◆ **COMPLETE THE FOLLOWING**
1/ In the blog post about a Muppets tattoo, which Muppets would appear in the portrait styled like Mount Rushmore?
2/ Decide whether each statement agrees with the blog post about a Muppets tattoo: (a) The writer learned to read at age four by watching Sesame Street. (b) The writer wants the tattoo done in bright colors. (c) The writer's son also became absorbed in Sesame Street.
3/ Write out the part of the Muppets tattoo post that starts with "If I Did It" and goes on through "all over Time.".

◆ **SELECTED PASSAGE**
◆ ◆ ◆
Tuesday, December 12, 2006

If I Did It

I was watching Miani Ink tonight and find myself still mesmerized by Kat Von D's work. She's so amazing. I thought I had finally decided what tattoo I would get if I ever got brave enough to get it. I would get something I could look at every day for the rest of my life. Something for my Mom. Something relfecting the child in me. The evolution of me into the person I am today. Something very distinctly me.

The Muppets.

Huh?

I was crushed the day Jim Henson died. If ever there was a person who lived a dream, it was Jim Henson. He created something. He had imagination. Lasting impact. A Universal language for children from all over the world. And all over Time.

My Mom said I would watch Sesame Street twice a day, soaking in every skit. I learned to read anything at the tender age of four watching that show. Thirty years later my son would be sucked into that program too.

Sesame Street and later, The Muppet Show (the adult Sesame Street) blurred my lines between reality and imagination and there I still live. I want to believe in talking frogs and neighborhoods that sing and dance together. I want to believe that someday we'll find it, the Rainbow Connection: the lovers, the dreamers and me. Magic. (Have you been half asleep? And have you heard voices? I've heard them calling my name...) And I didn't even have to look that up, folks!

So, I was thinking, a portraiture like Mount Rushmore only: Kermit, Miss Piggy, Animal and Gonzo. (I am still debating Fozzie, I mean he so grinds on my nerves. Love him anyway, don't you?) I want it black and grey and realistic. As realistic as Muppets GET anyhow.

Kermit is the most sensible one, with the most level head. He tries to make it all right. He plays the banjo and sings about his feelings. He sings about how it ain't easy, being us. As knowledgeable as he seems, we know he's still naive in many ways. He makes us want to believe in magic. And doggone it, we *like* him.
◆ ◆ ◆
(Chart analysis data)
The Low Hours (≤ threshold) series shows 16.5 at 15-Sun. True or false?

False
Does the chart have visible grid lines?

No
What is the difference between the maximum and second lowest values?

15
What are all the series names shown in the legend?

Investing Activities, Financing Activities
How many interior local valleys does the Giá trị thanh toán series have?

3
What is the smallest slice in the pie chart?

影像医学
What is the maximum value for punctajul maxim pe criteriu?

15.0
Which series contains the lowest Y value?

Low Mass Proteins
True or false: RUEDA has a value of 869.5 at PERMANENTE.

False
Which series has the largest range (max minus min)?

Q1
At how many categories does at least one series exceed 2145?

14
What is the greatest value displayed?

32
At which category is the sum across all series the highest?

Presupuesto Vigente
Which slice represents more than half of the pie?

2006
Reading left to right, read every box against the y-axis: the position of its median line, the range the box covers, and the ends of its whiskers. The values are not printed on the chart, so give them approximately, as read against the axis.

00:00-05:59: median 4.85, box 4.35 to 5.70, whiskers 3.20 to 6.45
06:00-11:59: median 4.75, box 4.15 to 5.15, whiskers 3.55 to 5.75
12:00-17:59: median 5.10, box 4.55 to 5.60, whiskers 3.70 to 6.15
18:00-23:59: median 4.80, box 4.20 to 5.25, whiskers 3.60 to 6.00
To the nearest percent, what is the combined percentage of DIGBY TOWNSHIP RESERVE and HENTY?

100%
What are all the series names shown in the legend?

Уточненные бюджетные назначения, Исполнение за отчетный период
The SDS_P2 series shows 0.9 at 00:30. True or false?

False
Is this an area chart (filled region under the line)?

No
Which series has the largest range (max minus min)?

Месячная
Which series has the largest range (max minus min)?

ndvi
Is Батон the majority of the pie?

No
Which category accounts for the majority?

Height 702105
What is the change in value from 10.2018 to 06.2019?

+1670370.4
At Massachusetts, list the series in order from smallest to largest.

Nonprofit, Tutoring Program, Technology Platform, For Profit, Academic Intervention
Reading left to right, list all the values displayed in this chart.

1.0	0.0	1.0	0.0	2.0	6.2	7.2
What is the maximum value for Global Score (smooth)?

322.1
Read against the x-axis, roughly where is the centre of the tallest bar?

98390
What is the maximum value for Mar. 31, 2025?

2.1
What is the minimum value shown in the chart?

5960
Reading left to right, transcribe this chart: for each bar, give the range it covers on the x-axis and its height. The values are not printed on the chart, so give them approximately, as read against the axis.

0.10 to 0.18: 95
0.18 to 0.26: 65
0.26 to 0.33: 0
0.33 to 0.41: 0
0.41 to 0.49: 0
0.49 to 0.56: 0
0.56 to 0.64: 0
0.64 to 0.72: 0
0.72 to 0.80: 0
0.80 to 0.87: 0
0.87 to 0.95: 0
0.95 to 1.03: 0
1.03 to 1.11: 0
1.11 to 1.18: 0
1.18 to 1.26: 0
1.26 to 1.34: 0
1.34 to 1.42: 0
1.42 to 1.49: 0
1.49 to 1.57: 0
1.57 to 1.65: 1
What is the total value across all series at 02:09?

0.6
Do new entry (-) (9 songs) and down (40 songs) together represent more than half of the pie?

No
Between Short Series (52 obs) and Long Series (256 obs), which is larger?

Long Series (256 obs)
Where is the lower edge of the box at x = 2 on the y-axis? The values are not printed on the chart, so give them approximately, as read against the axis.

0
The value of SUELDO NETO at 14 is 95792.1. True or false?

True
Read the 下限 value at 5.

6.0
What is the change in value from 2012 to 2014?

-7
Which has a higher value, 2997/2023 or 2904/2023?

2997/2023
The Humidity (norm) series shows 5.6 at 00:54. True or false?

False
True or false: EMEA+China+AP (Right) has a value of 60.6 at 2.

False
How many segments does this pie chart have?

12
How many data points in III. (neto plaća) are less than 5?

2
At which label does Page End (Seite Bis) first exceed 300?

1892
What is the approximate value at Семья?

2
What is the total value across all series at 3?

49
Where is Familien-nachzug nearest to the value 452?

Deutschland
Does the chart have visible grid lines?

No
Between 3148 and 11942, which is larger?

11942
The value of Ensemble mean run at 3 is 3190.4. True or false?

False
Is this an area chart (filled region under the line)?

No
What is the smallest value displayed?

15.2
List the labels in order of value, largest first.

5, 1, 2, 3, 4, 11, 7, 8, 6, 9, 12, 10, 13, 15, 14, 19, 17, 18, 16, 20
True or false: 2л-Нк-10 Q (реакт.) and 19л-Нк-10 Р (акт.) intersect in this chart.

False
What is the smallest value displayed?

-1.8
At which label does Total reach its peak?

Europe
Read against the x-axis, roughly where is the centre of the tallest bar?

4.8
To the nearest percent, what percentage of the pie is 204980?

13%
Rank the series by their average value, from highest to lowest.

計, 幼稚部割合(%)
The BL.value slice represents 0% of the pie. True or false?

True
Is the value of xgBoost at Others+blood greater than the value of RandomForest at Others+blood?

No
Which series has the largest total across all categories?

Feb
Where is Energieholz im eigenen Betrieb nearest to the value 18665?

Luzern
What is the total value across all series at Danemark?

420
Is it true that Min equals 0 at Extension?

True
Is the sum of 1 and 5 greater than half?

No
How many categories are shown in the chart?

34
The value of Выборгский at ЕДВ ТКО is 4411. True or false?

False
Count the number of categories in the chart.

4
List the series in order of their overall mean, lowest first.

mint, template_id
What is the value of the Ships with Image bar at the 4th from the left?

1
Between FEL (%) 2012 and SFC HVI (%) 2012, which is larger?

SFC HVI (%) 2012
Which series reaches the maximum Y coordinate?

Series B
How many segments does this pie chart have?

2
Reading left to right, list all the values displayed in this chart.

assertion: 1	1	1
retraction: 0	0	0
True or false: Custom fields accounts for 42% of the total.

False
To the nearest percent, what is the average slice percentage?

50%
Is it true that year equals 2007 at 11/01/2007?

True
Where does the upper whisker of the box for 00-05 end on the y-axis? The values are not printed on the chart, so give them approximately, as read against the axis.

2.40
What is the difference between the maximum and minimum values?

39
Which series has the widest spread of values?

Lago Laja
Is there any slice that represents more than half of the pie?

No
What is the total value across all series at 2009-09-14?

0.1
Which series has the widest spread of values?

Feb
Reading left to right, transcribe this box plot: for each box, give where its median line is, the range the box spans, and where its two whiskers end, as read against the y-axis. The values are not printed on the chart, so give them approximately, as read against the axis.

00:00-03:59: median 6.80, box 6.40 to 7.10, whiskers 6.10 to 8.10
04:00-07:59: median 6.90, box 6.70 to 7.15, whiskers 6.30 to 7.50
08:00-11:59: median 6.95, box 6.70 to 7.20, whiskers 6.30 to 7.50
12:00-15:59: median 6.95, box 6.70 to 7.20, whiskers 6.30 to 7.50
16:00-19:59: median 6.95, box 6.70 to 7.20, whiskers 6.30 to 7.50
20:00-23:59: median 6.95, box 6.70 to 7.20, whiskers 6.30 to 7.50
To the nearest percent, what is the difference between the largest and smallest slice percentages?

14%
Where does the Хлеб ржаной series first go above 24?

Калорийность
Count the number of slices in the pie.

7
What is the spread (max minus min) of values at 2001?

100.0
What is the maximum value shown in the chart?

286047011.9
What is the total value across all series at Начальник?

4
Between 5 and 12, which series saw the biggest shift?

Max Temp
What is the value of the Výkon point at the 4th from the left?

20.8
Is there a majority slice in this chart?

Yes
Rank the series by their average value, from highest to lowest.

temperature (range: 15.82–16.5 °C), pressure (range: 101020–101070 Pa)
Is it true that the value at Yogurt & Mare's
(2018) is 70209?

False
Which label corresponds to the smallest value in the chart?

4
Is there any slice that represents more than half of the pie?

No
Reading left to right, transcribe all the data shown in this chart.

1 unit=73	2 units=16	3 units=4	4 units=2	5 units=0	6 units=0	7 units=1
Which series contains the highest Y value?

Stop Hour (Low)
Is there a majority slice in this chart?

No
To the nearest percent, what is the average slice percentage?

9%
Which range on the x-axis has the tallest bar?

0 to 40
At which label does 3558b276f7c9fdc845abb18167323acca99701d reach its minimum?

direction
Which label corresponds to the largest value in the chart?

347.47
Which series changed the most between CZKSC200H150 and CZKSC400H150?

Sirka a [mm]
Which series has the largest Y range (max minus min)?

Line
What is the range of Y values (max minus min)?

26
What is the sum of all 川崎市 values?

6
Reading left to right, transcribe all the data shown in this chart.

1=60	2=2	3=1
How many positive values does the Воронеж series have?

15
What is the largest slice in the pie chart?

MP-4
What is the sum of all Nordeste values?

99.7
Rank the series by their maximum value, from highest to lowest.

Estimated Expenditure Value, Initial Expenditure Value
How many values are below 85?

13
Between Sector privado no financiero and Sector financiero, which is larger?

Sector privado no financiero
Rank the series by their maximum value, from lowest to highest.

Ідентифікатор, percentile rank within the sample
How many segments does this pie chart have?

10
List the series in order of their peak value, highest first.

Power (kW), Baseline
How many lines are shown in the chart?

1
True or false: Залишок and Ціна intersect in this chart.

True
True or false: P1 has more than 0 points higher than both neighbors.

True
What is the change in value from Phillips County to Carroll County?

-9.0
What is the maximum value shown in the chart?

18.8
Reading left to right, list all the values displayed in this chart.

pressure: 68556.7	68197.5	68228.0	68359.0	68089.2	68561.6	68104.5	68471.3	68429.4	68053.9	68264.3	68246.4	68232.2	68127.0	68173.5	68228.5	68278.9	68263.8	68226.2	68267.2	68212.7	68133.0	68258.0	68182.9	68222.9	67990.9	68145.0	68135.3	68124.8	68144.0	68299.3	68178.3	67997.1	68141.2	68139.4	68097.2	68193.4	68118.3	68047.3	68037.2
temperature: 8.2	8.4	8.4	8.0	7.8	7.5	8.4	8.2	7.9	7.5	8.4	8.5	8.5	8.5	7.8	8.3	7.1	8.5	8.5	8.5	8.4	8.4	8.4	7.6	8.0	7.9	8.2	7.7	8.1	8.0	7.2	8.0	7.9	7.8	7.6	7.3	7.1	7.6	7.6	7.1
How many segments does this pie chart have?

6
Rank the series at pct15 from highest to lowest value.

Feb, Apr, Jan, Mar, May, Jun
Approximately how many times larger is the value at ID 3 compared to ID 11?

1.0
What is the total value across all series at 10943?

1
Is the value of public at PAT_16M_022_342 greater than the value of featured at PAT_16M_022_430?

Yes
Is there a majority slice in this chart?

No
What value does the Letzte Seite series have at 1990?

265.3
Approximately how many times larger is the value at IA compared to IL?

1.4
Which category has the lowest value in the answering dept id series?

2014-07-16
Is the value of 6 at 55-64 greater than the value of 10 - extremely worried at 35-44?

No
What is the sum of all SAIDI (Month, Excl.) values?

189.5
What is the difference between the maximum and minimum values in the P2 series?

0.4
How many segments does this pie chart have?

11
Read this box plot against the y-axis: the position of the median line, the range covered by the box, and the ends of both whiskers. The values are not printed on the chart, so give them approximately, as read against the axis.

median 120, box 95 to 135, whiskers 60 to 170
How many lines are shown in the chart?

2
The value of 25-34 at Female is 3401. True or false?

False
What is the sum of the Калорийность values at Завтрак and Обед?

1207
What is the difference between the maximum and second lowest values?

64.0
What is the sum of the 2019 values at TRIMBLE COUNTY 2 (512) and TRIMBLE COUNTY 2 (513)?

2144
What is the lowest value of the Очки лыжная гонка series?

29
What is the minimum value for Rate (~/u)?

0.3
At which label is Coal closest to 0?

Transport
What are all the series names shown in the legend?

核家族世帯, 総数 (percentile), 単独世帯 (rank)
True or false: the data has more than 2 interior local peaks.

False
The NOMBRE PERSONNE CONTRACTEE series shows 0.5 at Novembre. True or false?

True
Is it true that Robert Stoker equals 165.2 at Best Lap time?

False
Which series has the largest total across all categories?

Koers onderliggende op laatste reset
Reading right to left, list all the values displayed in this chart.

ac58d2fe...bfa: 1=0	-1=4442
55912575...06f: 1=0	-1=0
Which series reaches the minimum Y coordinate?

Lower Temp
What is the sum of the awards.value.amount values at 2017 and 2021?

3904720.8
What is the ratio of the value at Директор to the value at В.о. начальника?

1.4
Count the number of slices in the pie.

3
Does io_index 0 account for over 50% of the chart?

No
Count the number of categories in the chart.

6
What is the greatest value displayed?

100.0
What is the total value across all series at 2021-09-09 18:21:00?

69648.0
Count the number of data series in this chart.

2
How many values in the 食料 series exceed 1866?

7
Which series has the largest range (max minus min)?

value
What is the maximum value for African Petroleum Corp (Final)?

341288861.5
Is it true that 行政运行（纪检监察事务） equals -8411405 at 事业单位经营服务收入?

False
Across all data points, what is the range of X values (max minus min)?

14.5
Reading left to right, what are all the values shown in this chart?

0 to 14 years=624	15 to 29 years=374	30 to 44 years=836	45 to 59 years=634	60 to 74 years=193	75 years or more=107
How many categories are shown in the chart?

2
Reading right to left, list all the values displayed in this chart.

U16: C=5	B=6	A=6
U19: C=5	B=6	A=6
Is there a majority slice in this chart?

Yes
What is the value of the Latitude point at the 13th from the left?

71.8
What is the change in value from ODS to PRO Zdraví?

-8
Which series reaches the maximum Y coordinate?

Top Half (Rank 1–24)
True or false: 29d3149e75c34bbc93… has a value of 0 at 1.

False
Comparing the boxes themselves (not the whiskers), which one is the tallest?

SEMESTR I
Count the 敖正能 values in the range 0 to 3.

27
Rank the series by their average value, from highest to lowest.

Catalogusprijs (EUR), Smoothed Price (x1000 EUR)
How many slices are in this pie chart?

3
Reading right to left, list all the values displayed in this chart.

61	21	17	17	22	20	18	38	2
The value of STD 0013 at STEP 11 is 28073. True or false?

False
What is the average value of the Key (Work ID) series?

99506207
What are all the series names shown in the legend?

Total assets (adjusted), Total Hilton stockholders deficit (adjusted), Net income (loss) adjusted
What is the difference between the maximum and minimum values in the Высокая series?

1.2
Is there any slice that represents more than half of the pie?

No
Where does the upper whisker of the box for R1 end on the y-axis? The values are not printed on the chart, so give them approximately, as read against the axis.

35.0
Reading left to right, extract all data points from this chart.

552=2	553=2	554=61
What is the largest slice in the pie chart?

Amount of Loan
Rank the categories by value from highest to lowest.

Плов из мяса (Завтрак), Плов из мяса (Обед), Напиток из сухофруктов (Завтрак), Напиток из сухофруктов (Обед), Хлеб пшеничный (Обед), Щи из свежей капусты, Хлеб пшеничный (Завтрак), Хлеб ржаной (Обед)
◆ ◆ ◆
◆ **SOLUTIONS FOR EACH TASK**
1/ Kermit, Miss Piggy, Animal and Gonzo.

2/
(a) Yes: "I learned to read anything at the tender age of four watching that show."
(b) No: "I want it black and grey and realistic."
(c) Yes: "Thirty years later my son would be sucked into that program too."

3/
If I Did It

I was watching Miani Ink tonight and find myself still mesmerized by Kat Von D's work. She's so amazing. I thought I had finally decided what tattoo I would get if I ever got brave enough to get it. I would get something I could look at every day for the rest of my life. Something for my Mom. Something relfecting the child in me. The evolution of me into the person I am today. Something very distinctly me.

The Muppets.

Huh?

I was crushed the day Jim Henson died. If ever there was a person who lived a dream, it was Jim Henson. He created something. He had imagination. Lasting impact. A Universal language for children from all over the world. And all over Time.